Photography Workshop I-Digital

Rather than just showing you how to "take good photos," this course will challenge you to investigate, through practice, how photographic images "make" meaning. Project-based assignments allow for developing personal content while advancing technical skills. Lab sessions will introduce current digital workflow practices including image capture, color management, digital darkroom software techniques, asset management and archival inkjet printing.

Beginning Yiddish I

Spoken by the largest number of Jews for the longest period of time in the most countries all over the world of all Jewish languages, Yiddish is the key to understanding Eastern European Jewish life. This course will provide an introduction to Yiddish language and culture. Students will develop basic speaking, listening, reading, and writing skills in Yiddish, using textbook materials, original texts, audio-visual sources, and group work emphasizing student participation. The course will also introduce students to the history of the Yiddish language and the breadth of Yiddish culture.

Introduction to Writing

This course will explore the work of scholars, essayists, and creative writers in order to use their prose as models for our own. We'll analyze scholarly explication and argument, and we'll appreciate the artistry in our finest personal essays and short fiction. Students will complete a series of critical essays in the humanities and natural sciences and follow with a personal essay and a piece of short fiction.
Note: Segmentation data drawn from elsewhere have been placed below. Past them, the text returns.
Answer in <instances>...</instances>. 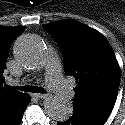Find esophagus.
<instances>
[{
    "instance_id": "1",
    "label": "esophagus",
    "mask_w": 125,
    "mask_h": 125,
    "mask_svg": "<svg viewBox=\"0 0 125 125\" xmlns=\"http://www.w3.org/2000/svg\"><path fill=\"white\" fill-rule=\"evenodd\" d=\"M33 97L39 98V99H44L48 96V94H32Z\"/></svg>"
}]
</instances>
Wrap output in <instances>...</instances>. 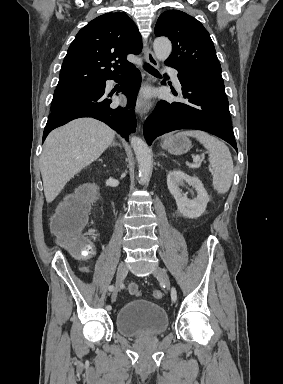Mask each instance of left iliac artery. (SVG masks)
Segmentation results:
<instances>
[{
  "label": "left iliac artery",
  "instance_id": "obj_1",
  "mask_svg": "<svg viewBox=\"0 0 283 384\" xmlns=\"http://www.w3.org/2000/svg\"><path fill=\"white\" fill-rule=\"evenodd\" d=\"M171 298H172V301L176 302L177 292H176V289L174 287L171 288Z\"/></svg>",
  "mask_w": 283,
  "mask_h": 384
}]
</instances>
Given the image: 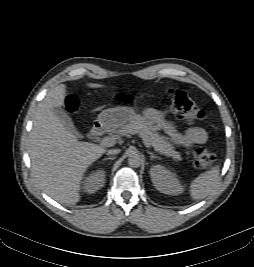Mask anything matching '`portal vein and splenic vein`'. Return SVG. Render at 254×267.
Instances as JSON below:
<instances>
[{
    "mask_svg": "<svg viewBox=\"0 0 254 267\" xmlns=\"http://www.w3.org/2000/svg\"><path fill=\"white\" fill-rule=\"evenodd\" d=\"M144 144L146 147H150V144L147 143L145 140H143ZM102 145L104 146H113L115 144V140L114 138H111V137H105L102 139Z\"/></svg>",
    "mask_w": 254,
    "mask_h": 267,
    "instance_id": "18ae733b",
    "label": "portal vein and splenic vein"
}]
</instances>
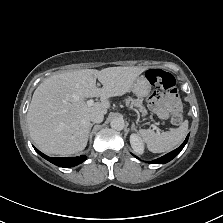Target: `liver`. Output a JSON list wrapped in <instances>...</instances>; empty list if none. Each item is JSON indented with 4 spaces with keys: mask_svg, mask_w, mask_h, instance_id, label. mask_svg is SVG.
I'll use <instances>...</instances> for the list:
<instances>
[{
    "mask_svg": "<svg viewBox=\"0 0 223 223\" xmlns=\"http://www.w3.org/2000/svg\"><path fill=\"white\" fill-rule=\"evenodd\" d=\"M148 68L109 67L53 75L35 90L27 113L30 136L45 154L71 155L85 149L93 111L107 113L108 98L130 92ZM96 79L103 85L96 86ZM100 97L91 107L85 98Z\"/></svg>",
    "mask_w": 223,
    "mask_h": 223,
    "instance_id": "1",
    "label": "liver"
}]
</instances>
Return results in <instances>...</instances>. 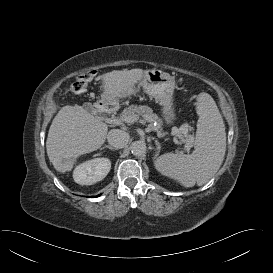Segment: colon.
<instances>
[{"instance_id": "1", "label": "colon", "mask_w": 273, "mask_h": 273, "mask_svg": "<svg viewBox=\"0 0 273 273\" xmlns=\"http://www.w3.org/2000/svg\"><path fill=\"white\" fill-rule=\"evenodd\" d=\"M94 77V72H85L72 83L71 91L74 94H83L86 91L88 84L93 80Z\"/></svg>"}]
</instances>
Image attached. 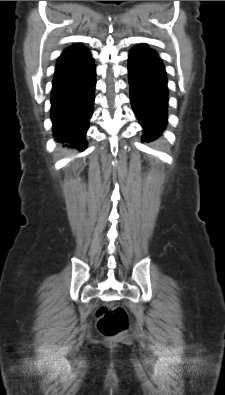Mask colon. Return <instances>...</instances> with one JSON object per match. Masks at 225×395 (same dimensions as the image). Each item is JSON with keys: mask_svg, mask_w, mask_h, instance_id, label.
<instances>
[{"mask_svg": "<svg viewBox=\"0 0 225 395\" xmlns=\"http://www.w3.org/2000/svg\"><path fill=\"white\" fill-rule=\"evenodd\" d=\"M99 332L107 339H116L130 328L127 310L118 304H107L96 309Z\"/></svg>", "mask_w": 225, "mask_h": 395, "instance_id": "5ec220e1", "label": "colon"}]
</instances>
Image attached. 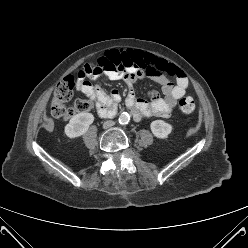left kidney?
Returning <instances> with one entry per match:
<instances>
[{
    "mask_svg": "<svg viewBox=\"0 0 248 248\" xmlns=\"http://www.w3.org/2000/svg\"><path fill=\"white\" fill-rule=\"evenodd\" d=\"M153 135L160 139L168 138V135L172 132V125L166 123L163 120H155L150 124Z\"/></svg>",
    "mask_w": 248,
    "mask_h": 248,
    "instance_id": "left-kidney-1",
    "label": "left kidney"
}]
</instances>
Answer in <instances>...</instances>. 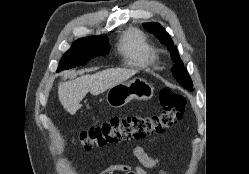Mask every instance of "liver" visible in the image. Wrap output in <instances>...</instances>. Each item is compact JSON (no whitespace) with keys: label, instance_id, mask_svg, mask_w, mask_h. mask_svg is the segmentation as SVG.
<instances>
[{"label":"liver","instance_id":"6515ba94","mask_svg":"<svg viewBox=\"0 0 249 174\" xmlns=\"http://www.w3.org/2000/svg\"><path fill=\"white\" fill-rule=\"evenodd\" d=\"M137 73L134 69L114 68L84 75L73 81L60 83L58 86L59 101L64 109L74 114L81 108L80 102L88 92L99 95L111 87L124 82Z\"/></svg>","mask_w":249,"mask_h":174}]
</instances>
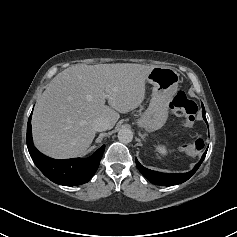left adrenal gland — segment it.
<instances>
[{"label": "left adrenal gland", "mask_w": 237, "mask_h": 237, "mask_svg": "<svg viewBox=\"0 0 237 237\" xmlns=\"http://www.w3.org/2000/svg\"><path fill=\"white\" fill-rule=\"evenodd\" d=\"M140 136H141L142 139H144L146 135L145 134H143V135L140 134Z\"/></svg>", "instance_id": "obj_1"}]
</instances>
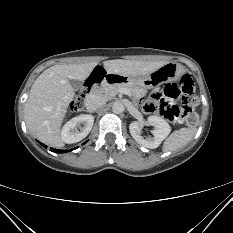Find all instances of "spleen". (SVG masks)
I'll use <instances>...</instances> for the list:
<instances>
[{
    "label": "spleen",
    "instance_id": "1",
    "mask_svg": "<svg viewBox=\"0 0 233 233\" xmlns=\"http://www.w3.org/2000/svg\"><path fill=\"white\" fill-rule=\"evenodd\" d=\"M196 128H181L174 131L164 142L163 152L175 151L185 147L194 137Z\"/></svg>",
    "mask_w": 233,
    "mask_h": 233
}]
</instances>
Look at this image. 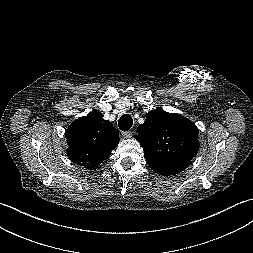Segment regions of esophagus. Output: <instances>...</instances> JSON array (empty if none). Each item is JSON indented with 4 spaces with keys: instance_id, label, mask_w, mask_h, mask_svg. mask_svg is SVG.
<instances>
[{
    "instance_id": "esophagus-1",
    "label": "esophagus",
    "mask_w": 253,
    "mask_h": 253,
    "mask_svg": "<svg viewBox=\"0 0 253 253\" xmlns=\"http://www.w3.org/2000/svg\"><path fill=\"white\" fill-rule=\"evenodd\" d=\"M133 135L132 131H126V132H122V136L124 138H131Z\"/></svg>"
}]
</instances>
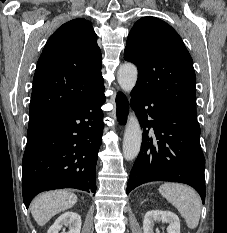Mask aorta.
<instances>
[{"instance_id":"obj_1","label":"aorta","mask_w":227,"mask_h":233,"mask_svg":"<svg viewBox=\"0 0 227 233\" xmlns=\"http://www.w3.org/2000/svg\"><path fill=\"white\" fill-rule=\"evenodd\" d=\"M138 77L137 67L131 63H125L119 67L117 80L125 93H130L134 88ZM142 142V131L139 121L133 111L129 112L123 138V155L128 161L133 160L139 154Z\"/></svg>"}]
</instances>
Students will have an opportunity to submit their work for peer review and discussion; students will also meet individually with instructor.

Drawing Foundation

This course provides initial preparation for work in drawing, sculpture and other media in the visual arts. Students will develop their ability to perceive and construct visual images and forms across a range of subject matter. Projects will address both the two-dimensional picture plane and three-dimensional space from an array of observed and imagined sources. Multiple media will be used to explore the body, found and imagined objects, collage, and structures in nature and the built environment. The practice of drawing will be defined broadly to invite a diverse response.

Everyone's a Critic!

This course will explore the possibilities and purposes for writing about live performance. Students will read different styles of criticism and arguments about the critic's role in contemporary theatre. At the heart of the course is attendance at six live theatre performances. Upon seeing the performances, students will be expected to write reviews and often have opportunities to speak to and interview the artists involved.

Sculpture Foundation

In this course fundamental sculptural ideas will be introduced in relation to the development of fabrication skills in a range of media including clay, wood, plaster, steel, and concrete. Student generated imagery in sculpture will foster discussions around representation, abstraction, the body, technology, public art, and installation art. Readings, image lectures, visiting artists and group critiques will further establish a creative and critical environment for the development of independent work in three dimensions.

American Sign Language I

This course introduces the third mostly widely used language in the United States and Canada. It is intended to give an overview of both the language and the culture of the deaf community. Emphasis will be focused on learning basic grammatical structure as well as developing receptive and expressive signing skills using in everyday conversation, also being able to give a skit in American Sign Language. Cultural aspects of the Deaf community will be shared through readings, videotapes/DVDs and class discussion.

Acting and Presence

What is presence on stage? And how does an actor manifest it? This course examines the work of the actor through a hands-on, experiential approach, focusing on the body, voice, and imagination. Inspired by the work of Constantin Stanislavski and his students, we begin with exercises in physical and emotional presence. We then move to the study of action, and how one directs energy outward on stage, using both improvisation and acting exercises as learning tools.

High Spirits: Reading/Writing

The age-old search for the Divine, the Sacred, the Great Spirit, the Source, the Goddess, the Ancestors, among other names, has been the subject of countless literary texts, whether it is the Buddhist-inspired poetry of the Beats, the gothic Catholicism of Flannery O'Connor's short stories, the visions of Black Elk, the confessions of Augustine. In this analytical and creative writing course we'll examine varieties of spiritual experience as they are represented in both past and present literature, including poetry, fiction, memoir, and biography.

Mystery/Imag: Fiction Workshop

This course is for 3rd-semester tudents whose Division II's include fiction-writing. Taking up the concepts of 'mystery,' and 'imagination,' this course will ask students to take inspiration from their Division II as well as their inner worlds. We will ask: how can imaginations be invigorated by openness to new topics? What does it mean to 'imagine' a fictional world? What role does 'mystery' play in both reading and writing fiction? How can writing communicate a writer's inner world as well as reshape and sharpen the mind's eye?